PASSAGE SHOWN:
---
The Adviser is an affiliate of G.W. Henssler & Associates, Ltd.
("Henssler & Associates"), an investment manager wholly-owned by
Dr. Henssler which has provided investment advisory services to
corporations, individual investors, and institutional investors
since its inception in 1987.  Henssler & Associates has
approximately $325 million under private account management, with
an additional $210 million under advisement.  The Adviser's offices
are located at 1281 Kennestone Circle, Suite 100, Marietta,
Georgia 30066.

INVESTMENT ADVISORY AGREEMENT.  Under the terms of the Advisory
Agreement, the Adviser, subject to the supervision of the Board
of Directors, will manage the investment operations of the Fund
in accordance with the Fund's investment policies.  In
consideration of the Adviser's investment advisory services, the
Fund will pay to the Adviser on the last day of each month an annualized
fee equal to 0.50% of average net asset value of the Fund, such fee
to be computed daily based upon the net asset value of the Fund.

Portfolio Managers.
- ------------------

Management of the Fund will be conducted by a team of portfolio
managers including Dr. Henssler, and Ted L. Parrish (the
"Management Team").  The Fund's Management Team is supported
by a group of research analysts and other members of the Fund's
investment staff.

Dr. Henssler has worked in investment management and financial
analysis for over 25 years, the last 11 years as the sole
shareholder and a principal of Henssler & Associates.  Before
organizing Henssler & Associates, Dr. Henssler was a Professor of
Finance at Kennesaw State University for 10 years.  Dr. Henssler
earned his MBA and Ph.D. in Finance from the University of
Michigan in 1965 and 1971, respectively.
---
EXTRACTED MATERIAL:
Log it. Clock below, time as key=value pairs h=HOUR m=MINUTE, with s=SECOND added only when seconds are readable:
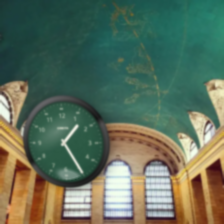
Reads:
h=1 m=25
---
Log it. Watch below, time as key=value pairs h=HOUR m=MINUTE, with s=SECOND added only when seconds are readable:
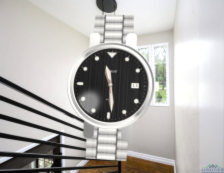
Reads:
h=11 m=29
---
WORK TO DO:
[A] Recast the paragraph beginning "Dr. Henssler has worked" in the passage on the fund's adviser as a short bulleted list that keeps its main facts.
[B] Carry on the passage about the fund's adviser and portfolio managers, picking up after its final sentence.

EXERCISE ANSWERS:
[A]
- More than 25 years in investment management and financial analysis
- The last 11 of those years as sole shareholder and a principal of Henssler & Associates
- Before that, Professor of Finance at Kennesaw State University for 10 years
- MBA and Ph.D. in Finance from the University of Michigan, earned in 1965 and 1971

[B]
Mr. Parrish has worked in investment management and financial
analysis for 3 years.  He earned his BBA from Kennesaw State
University in 1995, and holds a Series 7 license.  Mr. Parrish is
a Level I Chartered Financial Analyst candidate.

OPERATING SERVICES AGREEMENT.  Under the terms of the Services
Agreement, the Adviser, subject to the supervision of the Board
of Directors, will provide day-to-day operational services to the
Fund including, but not limited to, providing or arranging to
provide accounting, administrative, legal (except litigation),
dividend disbursing, transfer agent, registrar, custodial,
distribution, shareholder reporting, sub-accounting and
recordkeeping services.  The Services Agreement provides that the
Adviser pays all fees and expenses associated with these and
other functions, including, but not limited to, expenses of legal
compliance, shareholder communications, and meetings of the
shareholders and the Board of Directors.  In consideration of the
Adviser's services under the Services Agreement, the Fund will
pay to the Adviser on the last day of each month an annualized fee
equal to 0.70% of average net asset value of the Fund, such fee to
be computed daily based upon the net asset value of the Fund.

                               9<PAGE>
                     PERFORMANCE INFORMATION

     From time to time, the Fund may make available certain
information about its performance. This information may include
calculations regarding the total return on an investment in the
Fund ("Total Return").  Total Return is measured by comparing the
value of an investment in the Fund at the beginning of the
relevant period to the redemption value of the investment at the
end of the period (assuming reinvestment of any dividends or
capital gains distributions).  When the Fund makes available its
Total Return, it will be calculated on an annualized basis for
specified periods of time, and may be calculated for the period
since the start of the Fund's operations.  Any performance
information made available by the Fund, including Total Return,
is based on the Fund's historical record and is not intended to
indicate future performance.


                        HOW TO BUY SHARES

     Shares of the Fund are continuously offered at net asset
value, and the Fund does not impose any sales charges on
purchases of Fund shares.  The minimum initial investment in
the Fund is generally $2,000 and the minimum subsequent investment
is $200.  The minimum initial investment for an Individual
Retirement Account ("IRA"), other tax-deferred retirement
account, including accounts with plans administered under
Sections 401(k) and 403(b) of the Internal Revenue Code, or
an account under the Uniform Gift to Minors Act is $1,000,
with minimum subsequent investments of $100. The Fund will waive
minimum investment requirements for any automatic investment plan
of $100 or more per month.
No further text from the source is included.